Mais ces écrivains-là, il faut les bichonner, il faut les protéger. Ils me font penser à de petites criques, d'une beauté époustouflante et sauvage, connues par les autochtones seuls. Des endroits dont il faut garder le mystère, dont il faut cacher l'existence aux hordes de touristes, sortis frénétiquement d'un bus climatisé énorme, garé pas loin, et qui viendraient forcément dénaturer et abimer le lieu. Il paraît qu'avant Bardot Saint-Tropez était un village de pêcheurs, il paraît… Encore une qui aurait dû tenir sa langue et se faire plus discrète à l'époque.
Alors me voilà devant le paradoxe de vouloir vanter les mérites de
Frégni, touchée par ses mots, la beauté de son texte, tout en souhaitant garder intact cet homme qui vit près de la nature, qui aime la solitude et le calme, loin du vacarme du monde. Mais, n'ayant pas la notoriété de BB ni ses atours (déjà je ne suis pas blonde), je me suis finalement dit que mon petit billet n'aura pas le même impact-et loin de là- qu'un frétillement de cils de BB. Et
Frégni a trop vécu pour savoir ce qu'il aime et apprécie aujourd'hui et il sait se sauvegarder. Il restera telle une pierre précieuse à l'état brut, pas encore taillée.

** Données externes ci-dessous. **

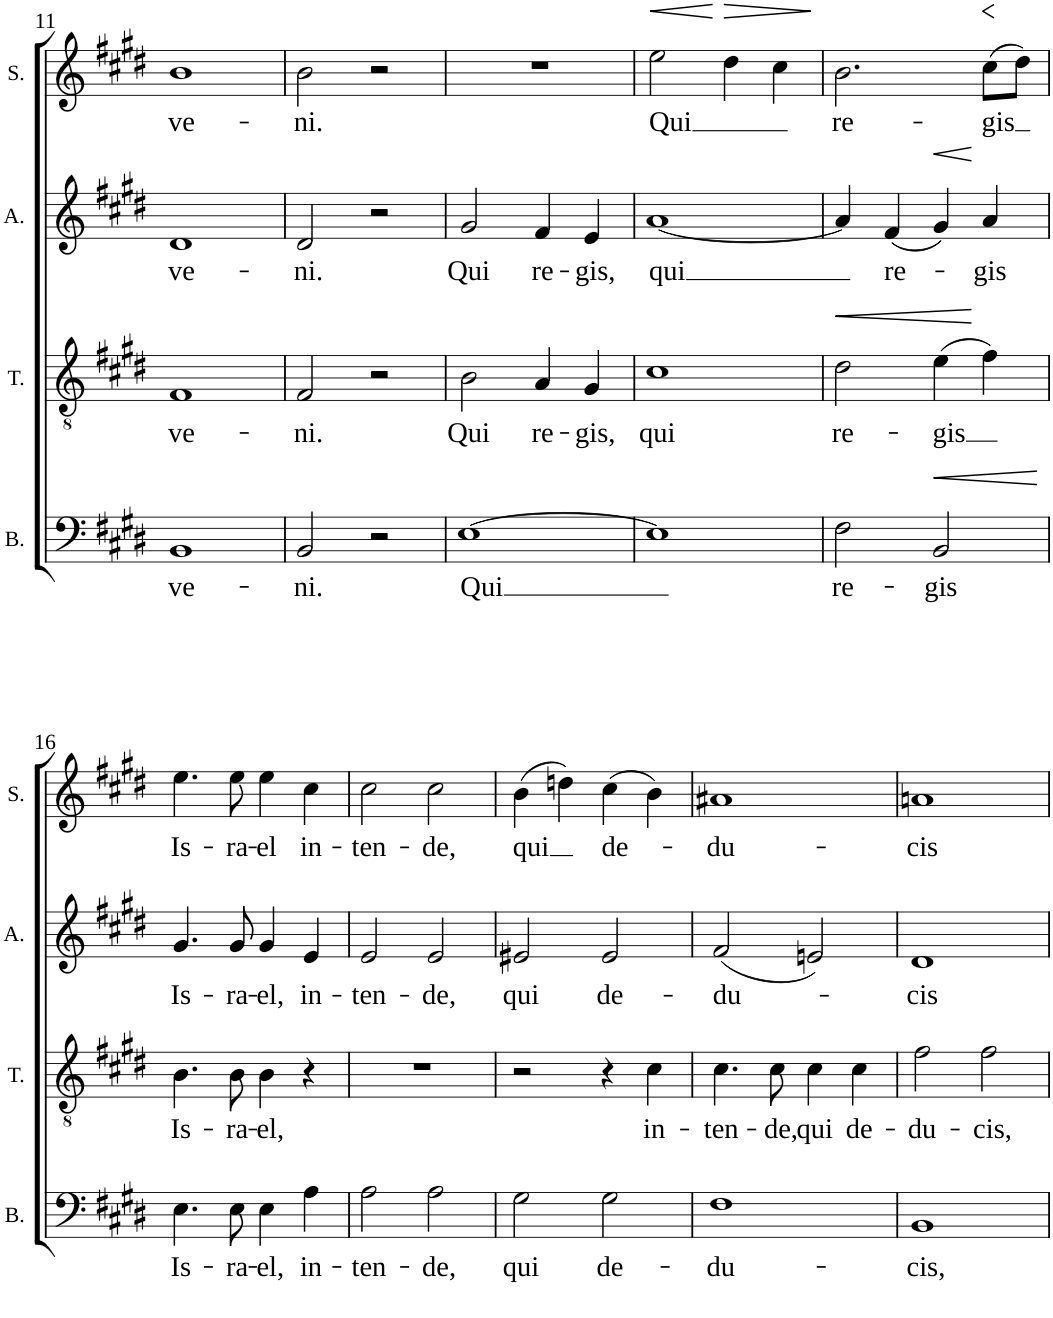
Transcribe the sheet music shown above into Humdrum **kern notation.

J'ai découvert la plume de
Frégni par «
Les vivants au prix des morts » et je me suis plongée dans le récit, incroyable récit, devrais-je dire. Je ne sais pas si j'ai déjà lu un roman avec un tel style d'écriture. Un mélange savamment dosé de poésie et de polar.

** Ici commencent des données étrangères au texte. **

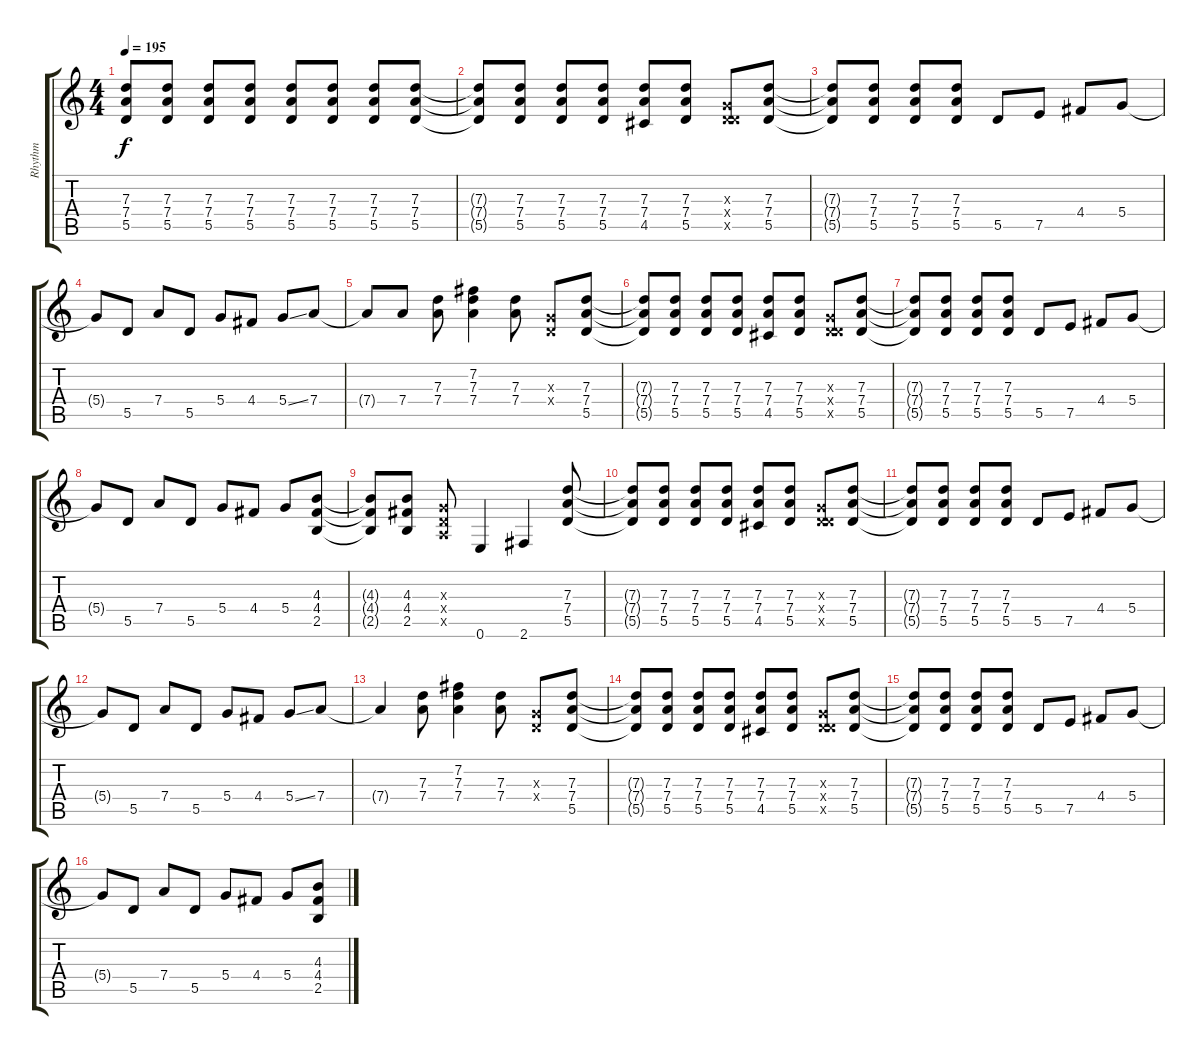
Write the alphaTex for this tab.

\track ("Rhythm" "Rhythm") {instrument overdrivenguitar}
\staff {score tabs}
\tuning (E4 B3 G3 D3 A2 E2) {hide}
\ts (4 4)
\tempo 195
\clef g2
\ks c
(7.3{t} 7.4{t} 5.5{t}).8{dy f} (7.3 7.4 5.5).8 (7.3 7.4 5.5).8 (7.3 7.4 5.5).8 (7.3 7.4 5.5).8 (7.3 7.4 5.5).8 (7.3 7.4 5.5).8 (7.3 7.4 5.5).8 |
\section ("" "")
(7.3{t} 7.4{t} 5.5{t}).8 (7.3 7.4 5.5).8 (7.3 7.4 5.5).8 (7.3 7.4 5.5).8 (7.3 7.4 4.5).8 (7.3 7.4 5.5).8 (0.3{x} 0.4{x} 5.5{x}).8 (7.3 7.4 5.5).8 |
(7.3{t} 7.4{t} 5.5{t}).8 (7.3 7.4 5.5).8 (7.3 7.4 5.5).8 (7.3 7.4 5.5).8 5.5.8 7.5.8 4.4.8 5.4.8 |
5.4{t}.8 5.5.8 7.4.8 5.5.8 5.4.8 4.4.8 5.4{ss}.8 7.4.8 |
7.4{t}.8 7.4.8 (7.3 7.4).8 (7.2 7.3 7.4).4 (7.3 7.4).8 (0.3{x} 0.4{x}).8 (7.3 7.4 5.5).8 |
(7.3{t} 7.4{t} 5.5{t}).8 (7.3 7.4 5.5).8 (7.3 7.4 5.5).8 (7.3 7.4 5.5).8 (7.3 7.4 4.5).8 (7.3 7.4 5.5).8 (0.3{x} 0.4{x} 5.5{x}).8 (7.3 7.4 5.5).8 |
(7.3{t} 7.4{t} 5.5{t}).8 (7.3 7.4 5.5).8 (7.3 7.4 5.5).8 (7.3 7.4 5.5).8 5.5.8 7.5.8 4.4.8 5.4.8 |
5.4{t}.8 5.5.8 7.4.8 5.5.8 5.4.8 4.4.8 5.4.8 (4.3 4.4 2.5).8 |
(4.3{t} 4.4{t} 2.5{t}).8 (4.3 4.4 2.5).8 (0.3{x} 0.4{x} 0.5{x}).8 0.6.4 2.6.4 (7.3 7.4 5.5).8 |
\section ("" "")
(7.3{t} 7.4{t} 5.5{t}).8 (7.3 7.4 5.5).8 (7.3 7.4 5.5).8 (7.3 7.4 5.5).8 (7.3 7.4 4.5).8 (7.3 7.4 5.5).8 (0.3{x} 0.4{x} 5.5{x}).8 (7.3 7.4 5.5).8 |
(7.3{t} 7.4{t} 5.5{t}).8 (7.3 7.4 5.5).8 (7.3 7.4 5.5).8 (7.3 7.4 5.5).8 5.5.8 7.5.8 4.4.8 5.4.8 |
5.4{t}.8 5.5.8 7.4.8 5.5.8 5.4.8 4.4.8 5.4{ss}.8 7.4.8 |
7.4{t}.4 (7.3 7.4).8 (7.2 7.3 7.4).4 (7.3 7.4).8 (0.3{x} 0.4{x}).8 (7.3 7.4 5.5).8 |
(7.3{t} 7.4{t} 5.5{t}).8 (7.3 7.4 5.5).8 (7.3 7.4 5.5).8 (7.3 7.4 5.5).8 (7.3 7.4 4.5).8 (7.3 7.4 5.5).8 (0.3{x} 0.4{x} 5.5{x}).8 (7.3 7.4 5.5).8 |
(7.3{t} 7.4{t} 5.5{t}).8 (7.3 7.4 5.5).8 (7.3 7.4 5.5).8 (7.3 7.4 5.5).8 5.5.8 7.5.8 4.4.8 5.4.8 |
5.4{t}.8 5.5.8 7.4.8 5.5.8 5.4.8 4.4.8 5.4.8 (4.3 4.4 2.5).8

On entre dans la lumière éclatante pour plonger dans le noir. de l'amour pour une femme à la folie des hommes.
Frégni sait par petites touches, tel un peintre pointilliste, parler de la nature, du silence, du chant des oiseaux, du pouvoir de l'écriture. Il sait parler de la beauté des femmes (surtout celle de son institutrice). Il évoque par son regard l'amour qu'il éprouve pour ce qui l'entoure. Il sait apprécier ces petits matins tranquilles avec un bol de café, regarder par la fenêtre des petits riens qui sont beaucoup, le bruissement des arbres, la voisine qui promène son chien. Il nous enveloppe d'une douceur languissante. La douceur d'une pierre polie par les vagues qu'on caresse entre ses doigts, même si c'est au prix parfois de la rugosité d'un rocher contre la plante des pieds contre laquelle on s'écorche et on se met à saigner. le silence et la quiétude de la nature mais aussi le silence étouffant d'une cellule de prison des baumettes, parmi les cris des détenus. On a beau parfois vouloir s'isoler, l'amitié, l'amour des autres nous rattrape, avec ses joies et ses malheurs et on pourrait s'en mordre les doigts.

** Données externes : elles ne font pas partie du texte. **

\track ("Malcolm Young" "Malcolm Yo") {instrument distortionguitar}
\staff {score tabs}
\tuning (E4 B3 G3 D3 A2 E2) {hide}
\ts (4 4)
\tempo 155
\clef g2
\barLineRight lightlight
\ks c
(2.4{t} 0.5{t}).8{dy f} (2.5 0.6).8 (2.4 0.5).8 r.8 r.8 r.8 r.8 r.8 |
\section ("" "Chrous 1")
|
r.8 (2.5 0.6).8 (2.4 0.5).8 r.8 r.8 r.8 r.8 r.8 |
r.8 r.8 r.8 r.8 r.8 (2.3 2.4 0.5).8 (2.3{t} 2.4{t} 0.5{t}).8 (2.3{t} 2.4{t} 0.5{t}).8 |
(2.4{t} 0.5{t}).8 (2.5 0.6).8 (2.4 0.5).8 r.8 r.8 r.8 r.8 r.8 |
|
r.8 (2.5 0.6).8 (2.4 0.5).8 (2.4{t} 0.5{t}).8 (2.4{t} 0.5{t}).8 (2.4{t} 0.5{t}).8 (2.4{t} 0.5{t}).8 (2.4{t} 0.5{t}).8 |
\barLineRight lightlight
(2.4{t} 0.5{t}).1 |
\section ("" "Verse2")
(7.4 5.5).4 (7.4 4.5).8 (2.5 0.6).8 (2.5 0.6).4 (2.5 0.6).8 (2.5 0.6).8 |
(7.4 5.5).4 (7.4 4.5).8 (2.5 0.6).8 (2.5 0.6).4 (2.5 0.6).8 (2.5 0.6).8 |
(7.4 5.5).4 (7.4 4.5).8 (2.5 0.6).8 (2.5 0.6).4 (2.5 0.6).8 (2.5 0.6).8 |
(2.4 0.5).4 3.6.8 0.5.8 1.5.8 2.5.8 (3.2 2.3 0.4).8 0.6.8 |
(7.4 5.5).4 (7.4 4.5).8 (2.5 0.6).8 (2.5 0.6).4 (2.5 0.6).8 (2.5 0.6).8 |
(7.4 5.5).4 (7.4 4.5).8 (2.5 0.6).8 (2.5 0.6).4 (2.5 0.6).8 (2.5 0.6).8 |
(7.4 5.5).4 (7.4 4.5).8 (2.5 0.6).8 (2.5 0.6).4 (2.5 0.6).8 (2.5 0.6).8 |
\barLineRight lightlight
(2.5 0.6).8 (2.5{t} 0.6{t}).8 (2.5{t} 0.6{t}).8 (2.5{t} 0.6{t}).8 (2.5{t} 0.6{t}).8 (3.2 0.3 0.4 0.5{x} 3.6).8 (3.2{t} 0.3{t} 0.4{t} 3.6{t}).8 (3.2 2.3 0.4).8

Dans quelques jours, je partirai pour la Provence, me balader près de la montagne Sainte Victoire, parmi les champs de lavande et de coquelicots, attendant le temps du chant des grillons, profitant des marchés nocturnes, de l'accent du Sud et d'un rythme plus lent et régénérant. Je ne sais pas si je croiserai au hasard d'un petit chemin un homme qui ressemblera à
René Frégni. Mais il est certain que je penserai à lui lors de mes balades, respirant, m'inondant de cette nature, de cette beauté simple qui le bouleverse comme moi.
Ce billet est aussi pour vous dont les critiques sur les romans de
René Frégni ont éveillé ma curiosité et m'ont permis d'avoir la chance de découvrir un écrivain qui m'a offert ces émotions comme je les aime. Un écrivain que j'ai envie de découvrir plus encore. Et de faire partager aussi (j'en parlerai sûrement à ma soeur… Elle a de la chance, ma soeur, je ne suis pas trop rancunière). C'est un billet pour vous remercier chaque jour d'élargir mon horizon, d'enrichir mes émotions, de faire entrer un peu de magie, de beauté et de lumière dans mon quotidien. Et ça, ça n'a pas de prix.